Where are similar solutions sourced from?
When comparing a candidate's solution, Qualified uses a few solution pools as its source for finding possible matches.
- Your own candidate solutions: Any previous solutions submitted by other candidates on your team.
- Solutions from other teams: If you are using a challenge taken from our shared library, then we also pull in solutions from all candidates who took that challenge, regardless if they are on your team or not. The solutions are anonymized, so you won't actually know where they came from.
Qualified does not source solutions from the web, as this isn't really necessary and is highly prone to false positives and false negatives, due to the unstructured nature of online sources. Once a candidate submits a solution found online, our system will know about it and all other candidates for that challenge will be compared to it. If you are using one of Qualified's library challenges, then the chances are any solution that may have been shared online is already available within our system to be compared to, and the system will flag that candidate.

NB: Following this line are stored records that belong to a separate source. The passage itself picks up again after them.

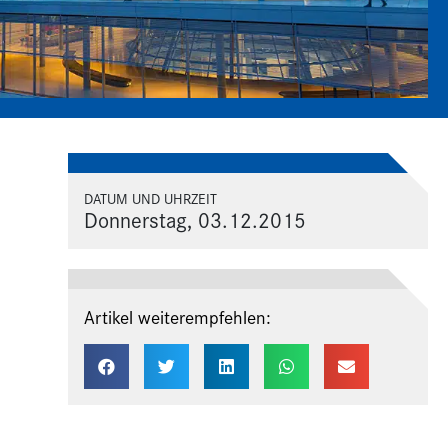
DATUM UND UHRZEIT
Donnerstag, 03.12.2015
Artikel weiterempfehlen: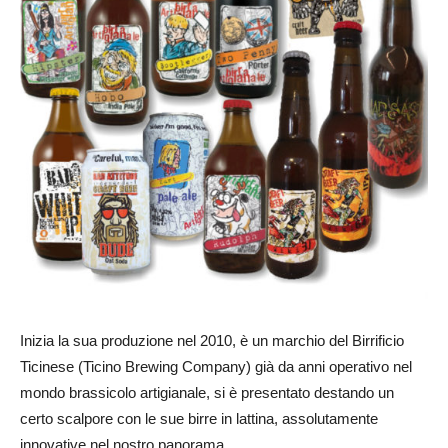
Inizia la sua produzione nel 2010, è un marchio del Birrificio
Ticinese (Ticino Brewing Company) già da anni operativo nel
mondo brassicolo artigianale, si è presentato destando un
certo scalpore con le sue birre in lattina, assolutamente
innovative nel nostro panorama.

Comparing Similar Solutions
When combined with our compare solutions feature, you can easily view similar code challenge solutions side-by-side within our solution details screen. This allows you to review other similar solutions, not just for cheat detection purposes, but also for getting a sense for what other types of closely similar solutions are being submitted in general.
To compare solutions, open up your solution details screen and activate the "Compare" tab. If you have Code Similarity enabled on your subscription, "Similar" will be the default active set of solutions you are comparing against, if there are similar solutions to be compared.